Though Ms. Kin had gone through the process of getting four different batei din to write the get, including one in California, and to issue hazmanot and siruvim (subpoenas, sort of), Mr. Kin refused to go anywhere but the highly controversial Beth Din Zedek Kedushas Levi in Monsey, headed by Rabbi Tzvi Dov Abraham.
“He’s been telling everyone that he put a get in escrow with these rabbis,” but what Mr. Kin doesn’t say is that before Ms. Kin can receive the get she has to put $150,000 in escrow with the beis din, sign an arbitration agreement to reopen the civil court case to allow her son to live with his father in Las Vegas. The $150,000 said Ms. Kin is only to open the case, “It would go up to the $500,000.”
The usual price for a beit din to preside over gitten is usually no more than $200.
“In fact I have a letter from the Office of the Rishon LeZion Chief Rabbi of Israel and the President of the Great Rabbinical Court against this Rabbi Tzvi Dov Abraham and his court. According to the letter, as well as a letter dated 2007 from Rabbi Moshe Green, Dean of the Yeshiva of Monsey and a letter from Rabbi Yechiel Tauber, who presides over another beit din in Monsey, even if Ms. Kin paid the money and agreed to the conditions, no one else would recognize her get. They would never perform a wedding for a woman who received a get from Rabbi Tzvi Dov Abraham.
“The “wedding” is a chillul hashem. The protest is a Kiddush Hashem. Those rabbis (who organized the protest) deserve our praise, our admiration, and our gratitude,” said Berenbaum.
Rabbi Kanefsky, a YU musmach, has written about this case, too. He accuses Israel Meir Kin of “poking his finger” in Rabbenu Gershom’s work, work done 1,000 years ago to prevent women from being abused by men who discarded their wives whenever another woman struck their fancy. (Rabbenu Gershom said that both sides needed to accept the get, and if there were violations, the husband should be put in cherem. It ended polygamy in the Ashkenazic world.)

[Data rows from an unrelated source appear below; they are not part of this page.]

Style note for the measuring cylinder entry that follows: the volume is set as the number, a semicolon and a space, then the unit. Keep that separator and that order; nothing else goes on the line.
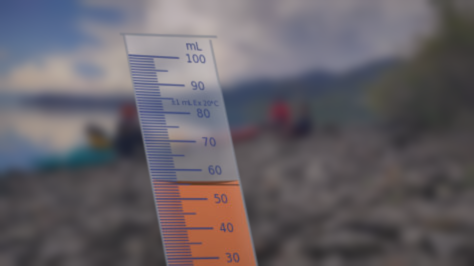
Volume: 55; mL
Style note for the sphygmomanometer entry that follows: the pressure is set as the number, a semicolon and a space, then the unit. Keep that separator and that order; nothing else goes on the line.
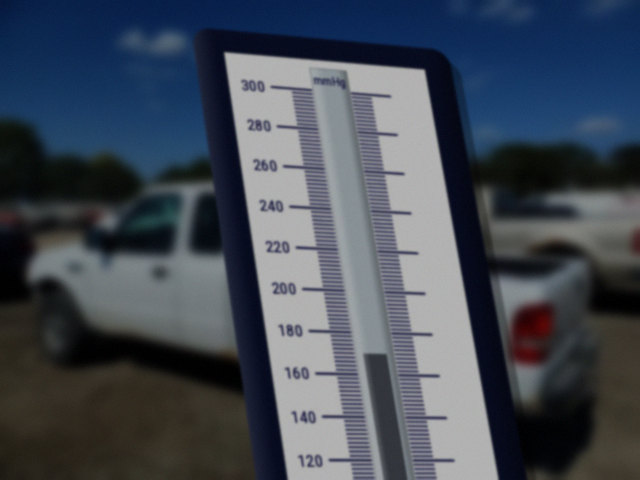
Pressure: 170; mmHg
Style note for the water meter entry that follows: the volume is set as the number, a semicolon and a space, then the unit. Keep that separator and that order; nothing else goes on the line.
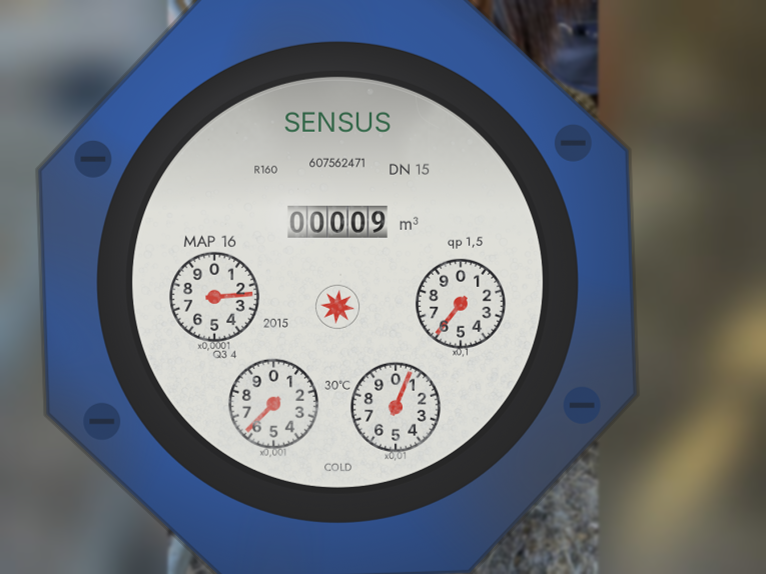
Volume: 9.6062; m³
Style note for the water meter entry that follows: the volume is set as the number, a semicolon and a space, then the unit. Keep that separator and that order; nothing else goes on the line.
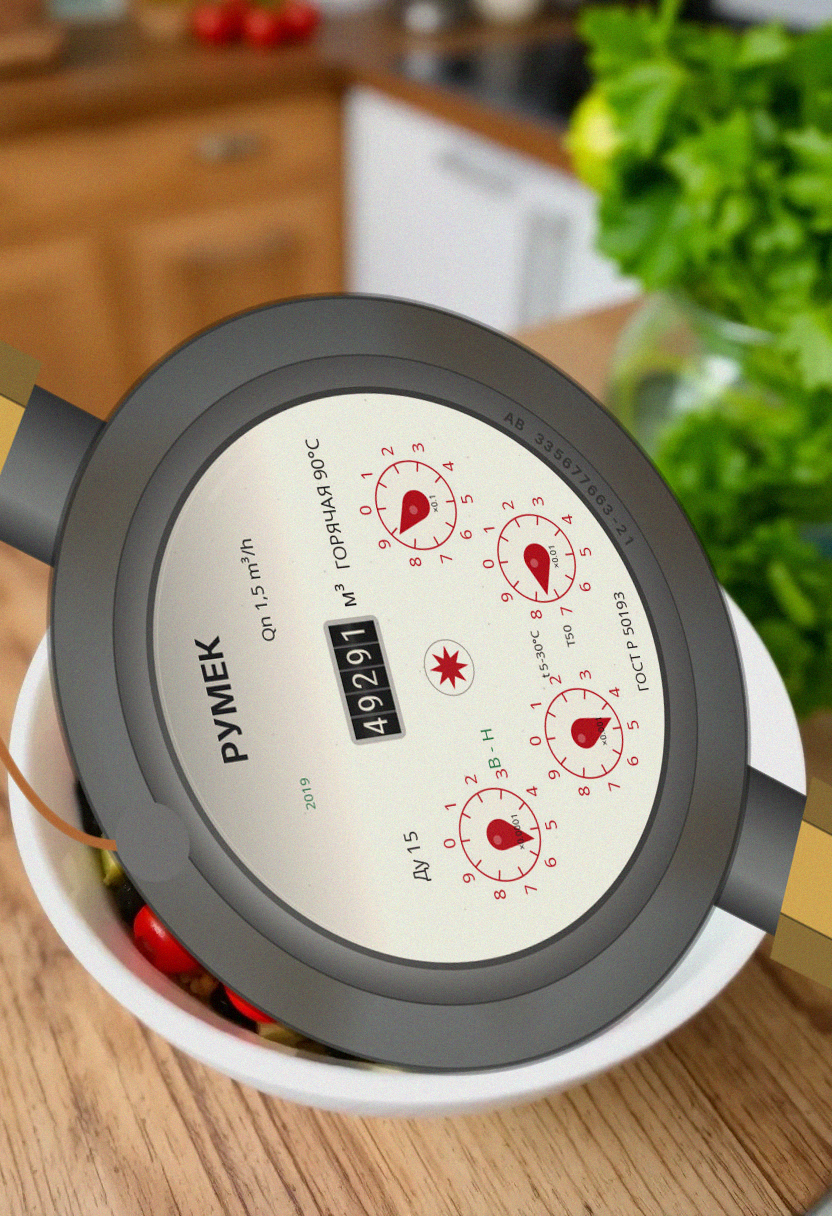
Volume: 49291.8745; m³
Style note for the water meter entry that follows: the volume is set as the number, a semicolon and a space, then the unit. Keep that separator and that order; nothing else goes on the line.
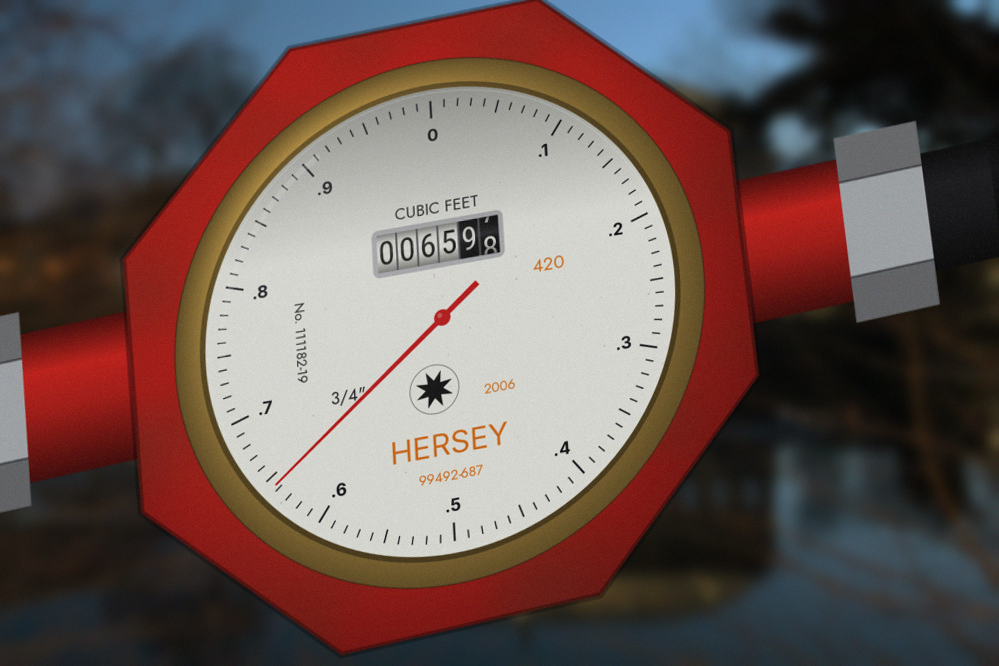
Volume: 6597.64; ft³
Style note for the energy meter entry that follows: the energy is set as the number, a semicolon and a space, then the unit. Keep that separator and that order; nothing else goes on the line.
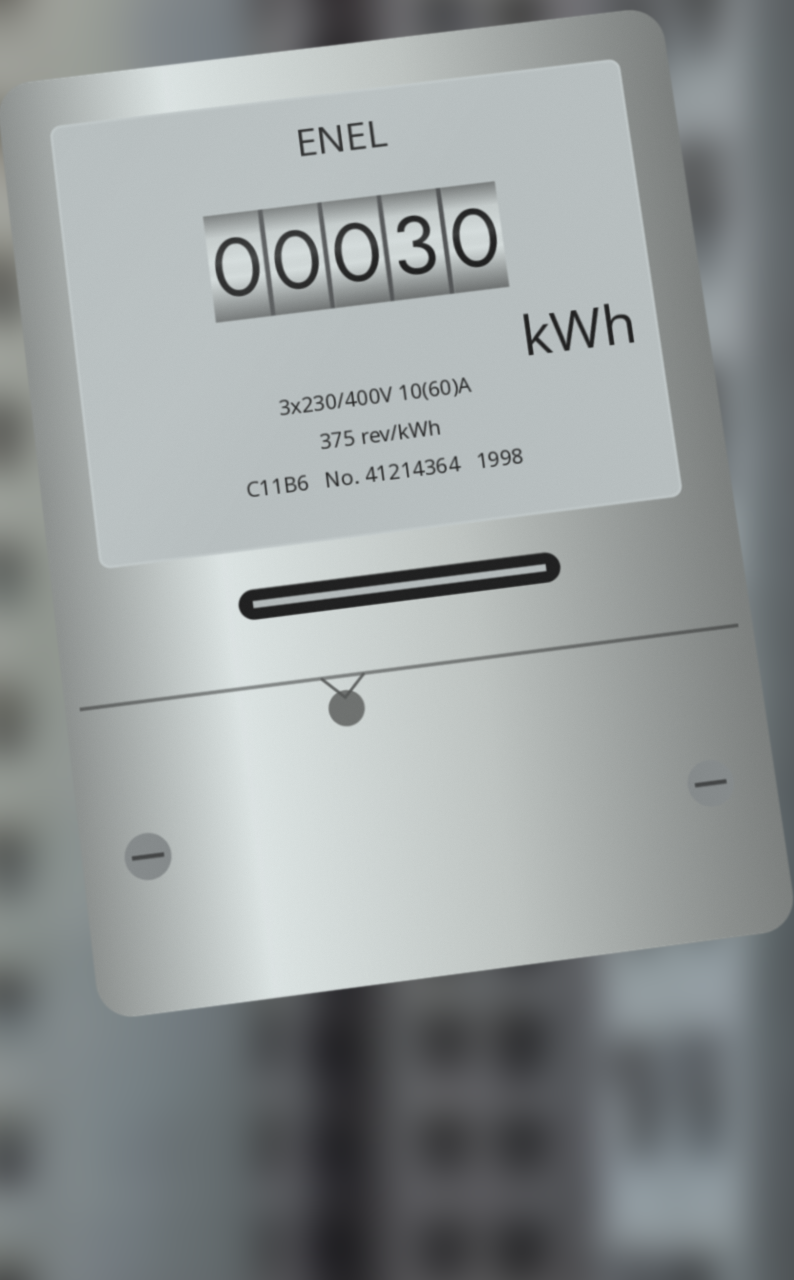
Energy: 30; kWh
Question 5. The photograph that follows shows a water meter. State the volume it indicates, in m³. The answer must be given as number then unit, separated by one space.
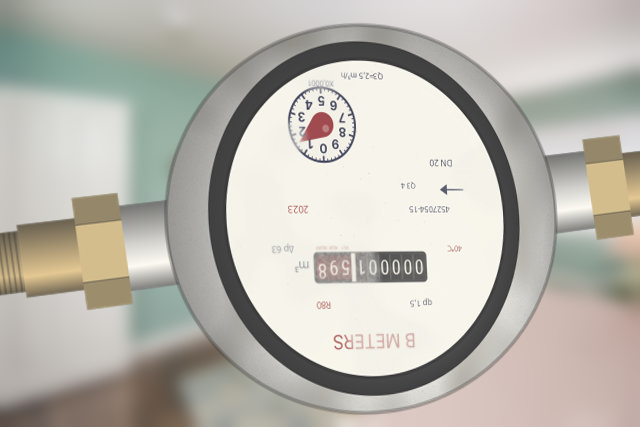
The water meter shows 1.5981 m³
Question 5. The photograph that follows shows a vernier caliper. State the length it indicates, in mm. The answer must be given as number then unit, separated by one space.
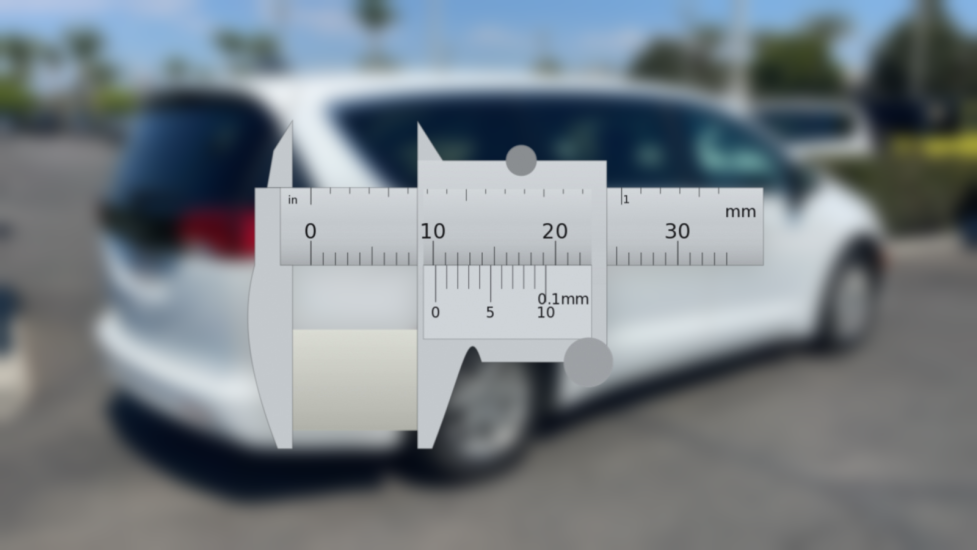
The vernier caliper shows 10.2 mm
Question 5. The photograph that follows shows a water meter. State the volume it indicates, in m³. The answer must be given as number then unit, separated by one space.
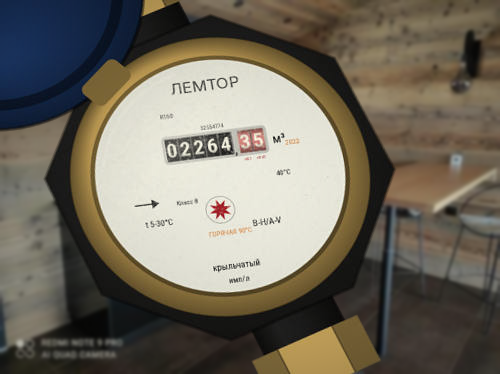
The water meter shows 2264.35 m³
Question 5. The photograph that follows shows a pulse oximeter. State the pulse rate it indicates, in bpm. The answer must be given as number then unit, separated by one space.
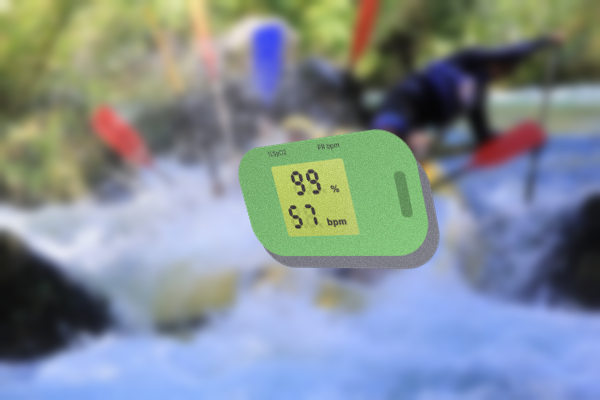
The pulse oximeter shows 57 bpm
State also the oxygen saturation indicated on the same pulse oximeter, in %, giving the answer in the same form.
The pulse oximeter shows 99 %
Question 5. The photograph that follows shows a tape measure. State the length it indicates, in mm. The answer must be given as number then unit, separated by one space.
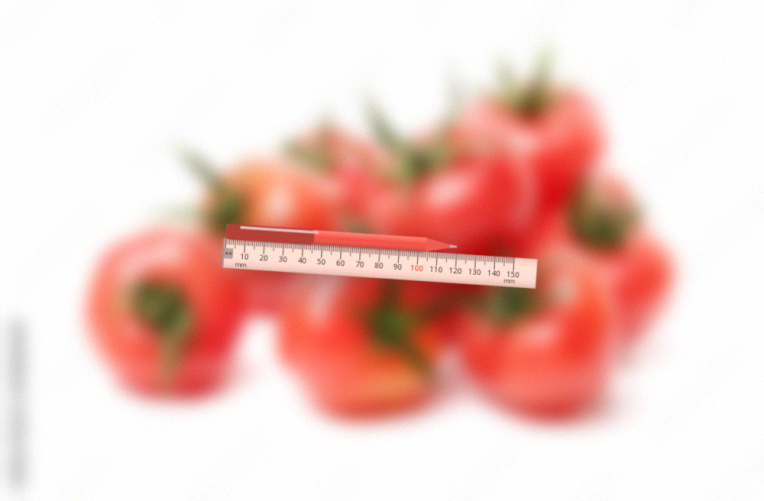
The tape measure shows 120 mm
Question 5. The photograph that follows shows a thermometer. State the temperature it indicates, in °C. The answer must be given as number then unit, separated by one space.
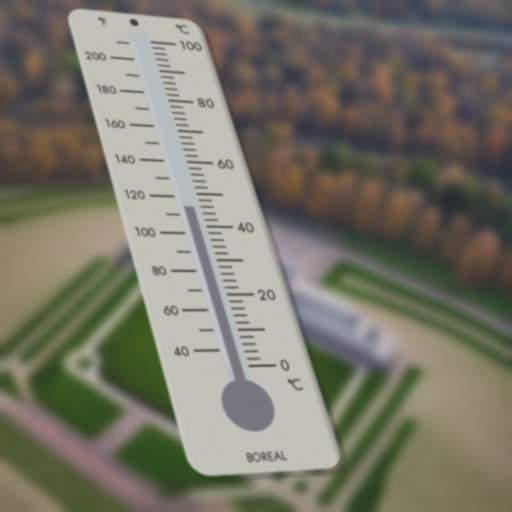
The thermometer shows 46 °C
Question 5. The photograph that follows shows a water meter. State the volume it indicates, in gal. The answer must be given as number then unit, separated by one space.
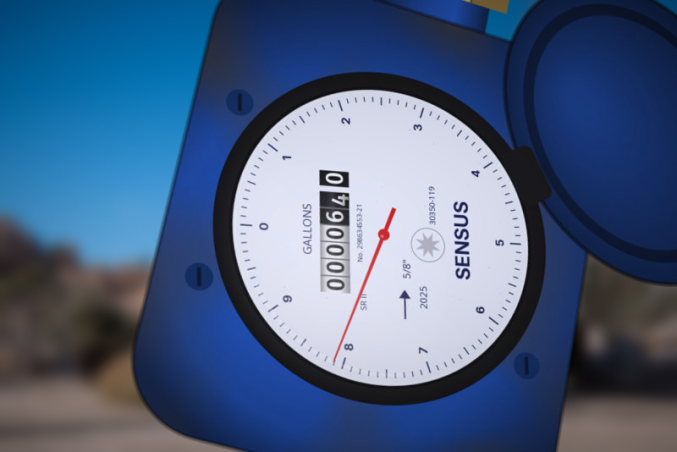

He makes an impassioned plea for Lonna Kin and all agunot. He wrote: “Make no mistake. Israel Meir Kin’s actions are not merely outrageous and despicable. His actions threaten all of our daughters and all of our sisters. I can guarantee you that at this very moment there are men who are watching, waiting to see whether Israel Meir Kin gets away with this. And if he does, there will be more Israel Meir Kins. And every single married Jewish woman will be shorn of the protection Rabbenu Gershom had afforded women for the past millennium.
“If you know Israel Meir Kin, a physician’s assistant now residing in Las Vegas, Nevada, or if you know someone who knows him, you must act now. Bring whatever legal form of social or economic pressure to bear on him that you can. This is a moment that has the potential to wreak havoc and misery for generations to come—unless we act to stop it.”